EXERCISE REQUIREMENTS ▸
Tally the lines of these entries that include "Viajes"; respond with only that tally.

........

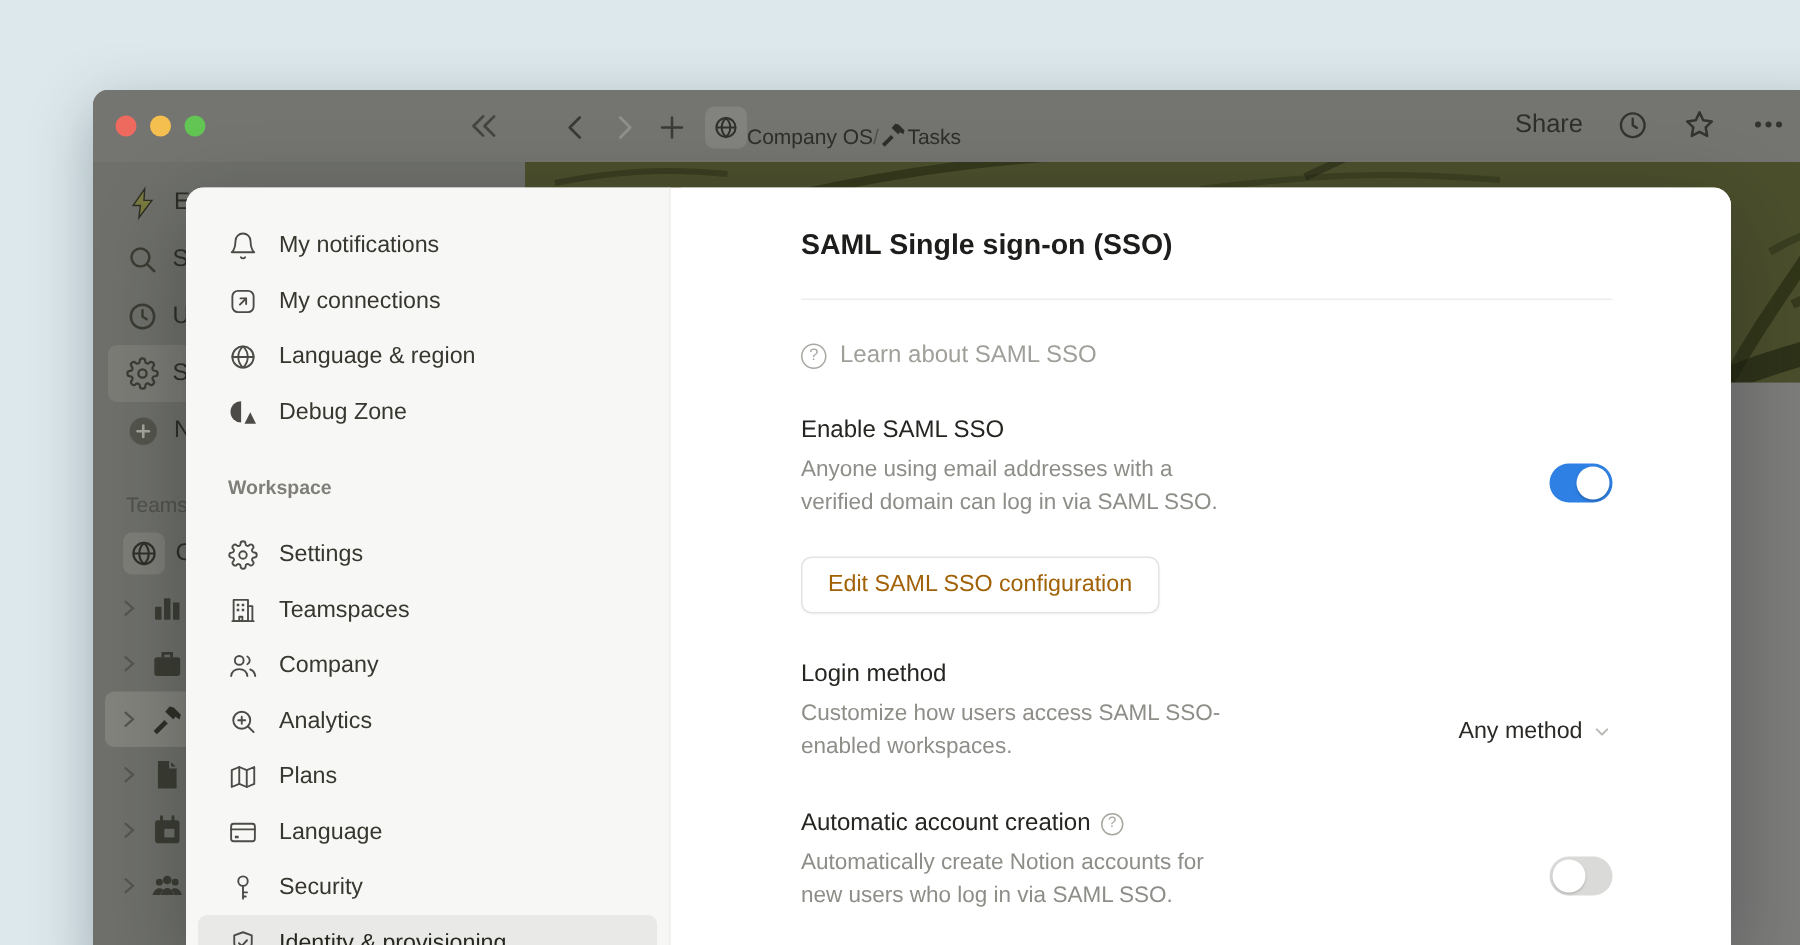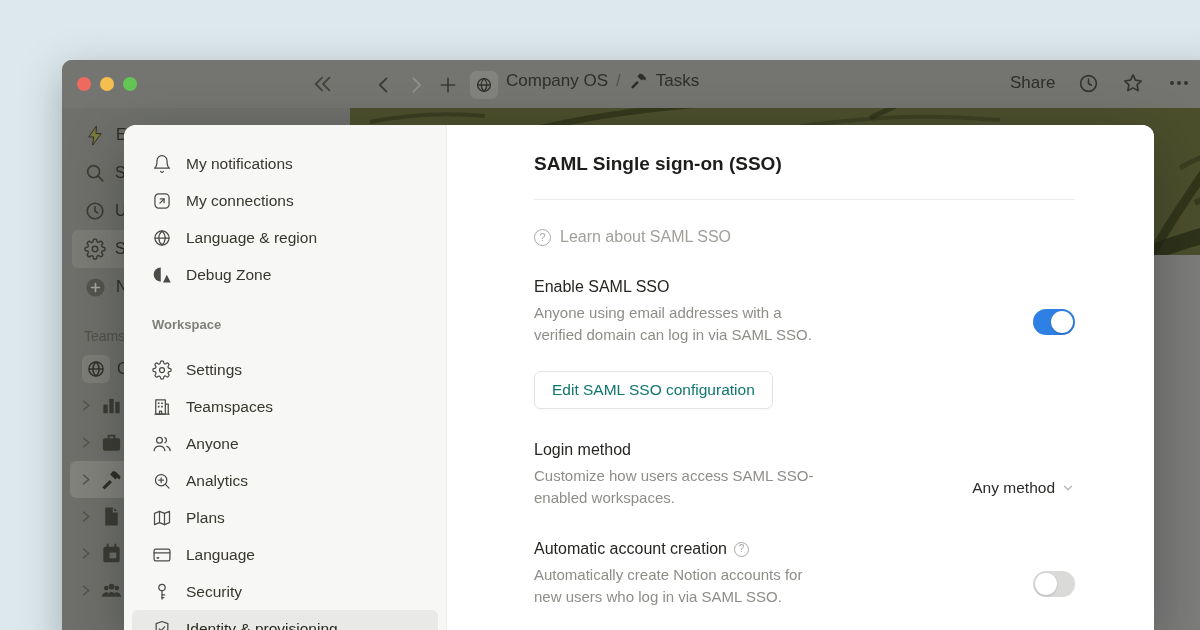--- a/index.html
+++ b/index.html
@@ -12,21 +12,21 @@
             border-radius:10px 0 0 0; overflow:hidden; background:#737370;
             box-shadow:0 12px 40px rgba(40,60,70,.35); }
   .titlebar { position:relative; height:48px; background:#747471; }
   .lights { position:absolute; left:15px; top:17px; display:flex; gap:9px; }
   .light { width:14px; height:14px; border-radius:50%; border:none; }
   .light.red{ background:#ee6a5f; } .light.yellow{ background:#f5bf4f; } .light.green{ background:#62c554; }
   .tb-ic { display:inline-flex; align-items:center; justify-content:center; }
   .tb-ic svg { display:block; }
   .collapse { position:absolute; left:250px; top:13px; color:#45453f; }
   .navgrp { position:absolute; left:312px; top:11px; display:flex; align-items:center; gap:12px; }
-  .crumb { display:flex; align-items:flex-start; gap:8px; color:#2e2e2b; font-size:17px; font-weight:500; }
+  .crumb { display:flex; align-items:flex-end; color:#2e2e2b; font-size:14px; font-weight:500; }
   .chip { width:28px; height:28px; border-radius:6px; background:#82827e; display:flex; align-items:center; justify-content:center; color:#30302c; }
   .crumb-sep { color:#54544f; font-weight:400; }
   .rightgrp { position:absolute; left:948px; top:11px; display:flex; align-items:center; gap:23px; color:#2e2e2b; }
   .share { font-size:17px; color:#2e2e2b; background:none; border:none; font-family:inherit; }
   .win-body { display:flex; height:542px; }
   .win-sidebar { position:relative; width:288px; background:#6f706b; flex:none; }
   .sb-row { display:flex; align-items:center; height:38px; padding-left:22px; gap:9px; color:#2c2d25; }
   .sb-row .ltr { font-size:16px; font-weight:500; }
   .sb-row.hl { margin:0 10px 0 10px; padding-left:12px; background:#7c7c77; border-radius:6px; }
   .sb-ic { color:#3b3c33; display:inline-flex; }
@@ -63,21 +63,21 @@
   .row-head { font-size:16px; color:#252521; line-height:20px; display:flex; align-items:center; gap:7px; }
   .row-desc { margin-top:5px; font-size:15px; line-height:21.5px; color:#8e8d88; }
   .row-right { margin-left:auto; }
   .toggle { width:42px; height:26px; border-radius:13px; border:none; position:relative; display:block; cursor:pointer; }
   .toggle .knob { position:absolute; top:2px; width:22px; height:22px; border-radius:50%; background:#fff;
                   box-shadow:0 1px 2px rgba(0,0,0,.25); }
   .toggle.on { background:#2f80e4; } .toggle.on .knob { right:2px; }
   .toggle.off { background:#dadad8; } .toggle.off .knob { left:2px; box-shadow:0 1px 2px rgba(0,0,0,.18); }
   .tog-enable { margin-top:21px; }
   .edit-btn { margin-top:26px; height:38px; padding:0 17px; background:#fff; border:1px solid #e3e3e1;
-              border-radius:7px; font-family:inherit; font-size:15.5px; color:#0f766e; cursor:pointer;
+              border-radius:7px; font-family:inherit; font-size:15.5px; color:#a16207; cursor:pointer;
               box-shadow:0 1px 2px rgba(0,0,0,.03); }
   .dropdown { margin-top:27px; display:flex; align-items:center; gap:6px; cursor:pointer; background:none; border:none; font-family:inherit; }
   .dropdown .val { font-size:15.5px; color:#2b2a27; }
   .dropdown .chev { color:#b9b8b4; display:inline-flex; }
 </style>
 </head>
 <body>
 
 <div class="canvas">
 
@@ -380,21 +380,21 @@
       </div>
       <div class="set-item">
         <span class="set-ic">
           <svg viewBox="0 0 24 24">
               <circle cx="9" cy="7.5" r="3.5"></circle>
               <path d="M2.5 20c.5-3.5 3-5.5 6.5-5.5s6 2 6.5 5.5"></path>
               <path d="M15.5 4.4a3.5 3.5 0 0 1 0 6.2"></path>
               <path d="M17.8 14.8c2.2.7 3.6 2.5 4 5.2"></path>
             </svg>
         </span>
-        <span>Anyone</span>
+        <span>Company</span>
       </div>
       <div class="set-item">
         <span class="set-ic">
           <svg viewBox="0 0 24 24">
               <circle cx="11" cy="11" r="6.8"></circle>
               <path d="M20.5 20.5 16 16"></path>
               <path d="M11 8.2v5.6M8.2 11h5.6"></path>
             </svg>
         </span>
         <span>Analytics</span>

........

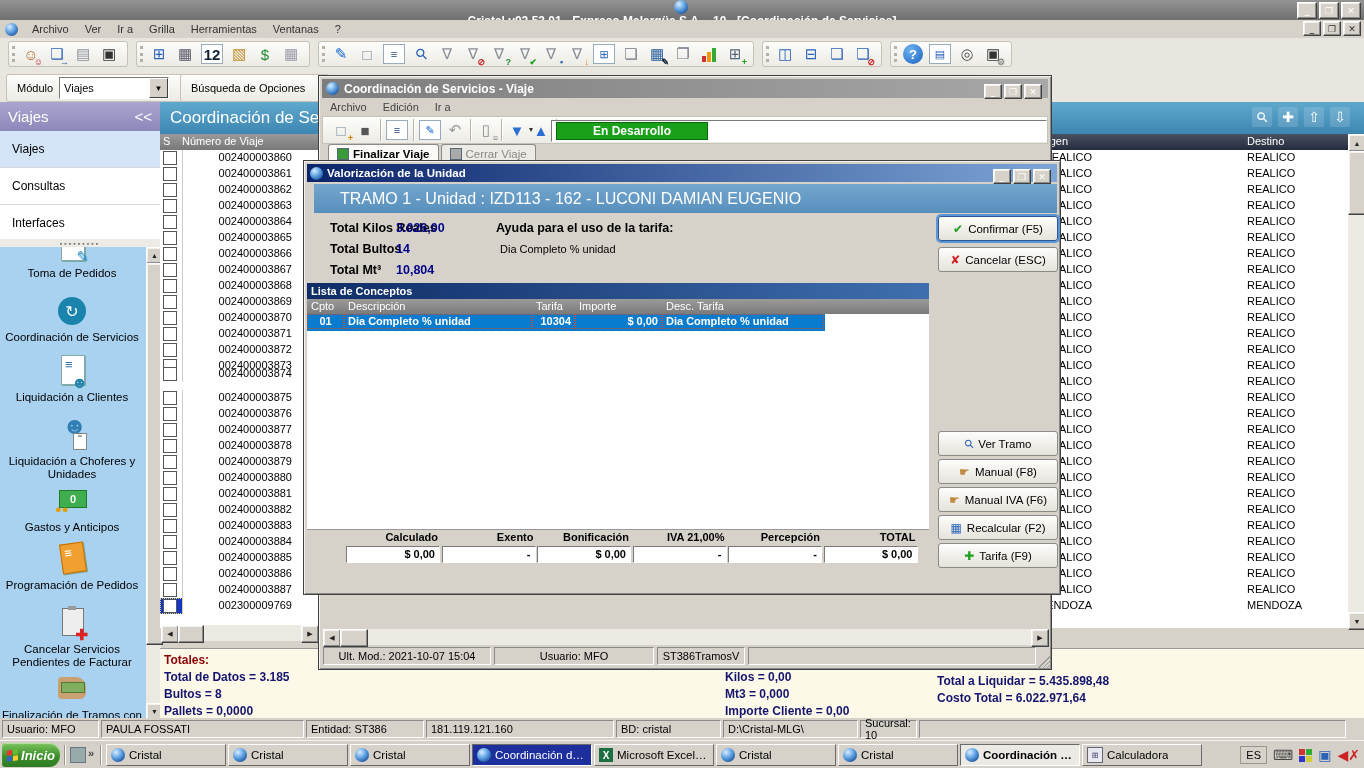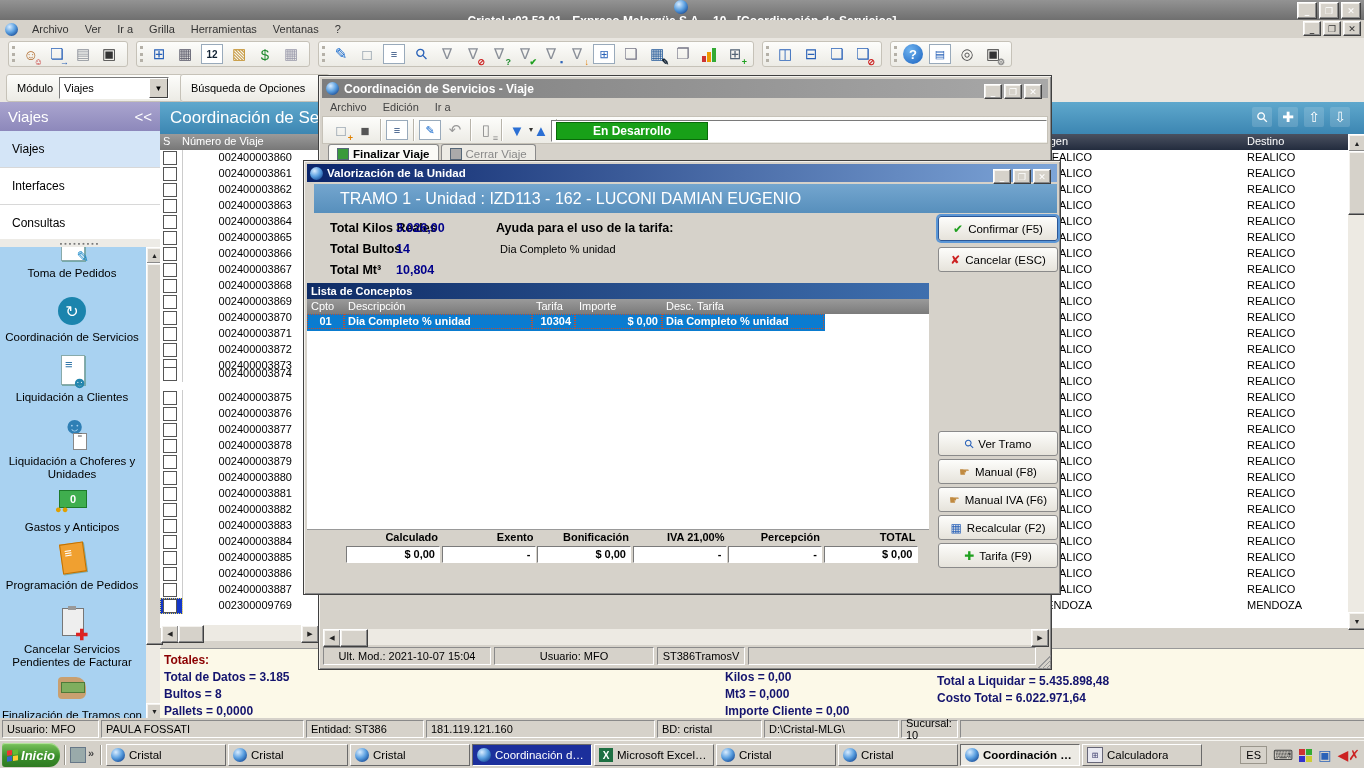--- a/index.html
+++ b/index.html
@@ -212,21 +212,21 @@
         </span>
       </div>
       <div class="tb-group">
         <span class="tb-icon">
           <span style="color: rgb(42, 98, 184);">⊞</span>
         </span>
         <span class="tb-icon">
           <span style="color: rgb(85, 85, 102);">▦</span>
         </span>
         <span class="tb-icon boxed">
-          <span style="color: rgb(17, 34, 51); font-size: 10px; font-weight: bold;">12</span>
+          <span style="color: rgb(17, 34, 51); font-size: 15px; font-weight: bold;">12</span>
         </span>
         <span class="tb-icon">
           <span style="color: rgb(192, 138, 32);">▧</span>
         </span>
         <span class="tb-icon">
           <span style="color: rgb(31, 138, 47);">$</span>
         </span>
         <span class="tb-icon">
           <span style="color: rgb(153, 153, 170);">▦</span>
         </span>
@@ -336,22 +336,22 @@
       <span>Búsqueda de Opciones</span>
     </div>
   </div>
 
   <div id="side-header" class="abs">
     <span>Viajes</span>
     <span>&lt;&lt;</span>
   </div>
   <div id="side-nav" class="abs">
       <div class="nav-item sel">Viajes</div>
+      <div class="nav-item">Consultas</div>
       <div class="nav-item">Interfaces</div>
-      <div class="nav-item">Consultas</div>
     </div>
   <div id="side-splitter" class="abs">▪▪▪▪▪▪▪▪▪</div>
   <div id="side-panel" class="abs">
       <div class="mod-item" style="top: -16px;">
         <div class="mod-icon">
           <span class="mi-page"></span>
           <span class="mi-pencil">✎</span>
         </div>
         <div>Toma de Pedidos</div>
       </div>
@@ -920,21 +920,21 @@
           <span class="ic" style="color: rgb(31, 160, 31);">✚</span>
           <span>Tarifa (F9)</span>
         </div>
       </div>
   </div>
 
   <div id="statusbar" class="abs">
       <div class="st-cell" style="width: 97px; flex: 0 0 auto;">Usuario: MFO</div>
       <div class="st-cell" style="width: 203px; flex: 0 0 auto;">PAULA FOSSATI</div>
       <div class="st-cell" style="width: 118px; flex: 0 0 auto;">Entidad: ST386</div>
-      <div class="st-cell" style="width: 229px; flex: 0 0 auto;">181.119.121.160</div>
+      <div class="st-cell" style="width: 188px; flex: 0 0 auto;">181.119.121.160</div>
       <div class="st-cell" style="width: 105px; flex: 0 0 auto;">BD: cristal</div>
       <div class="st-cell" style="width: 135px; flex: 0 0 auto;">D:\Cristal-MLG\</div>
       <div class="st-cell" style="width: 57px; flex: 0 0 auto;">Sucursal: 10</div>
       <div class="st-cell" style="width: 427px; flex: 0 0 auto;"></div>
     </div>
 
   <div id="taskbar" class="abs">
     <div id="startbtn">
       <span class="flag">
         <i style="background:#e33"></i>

........

FINAL ANSWER ▸
2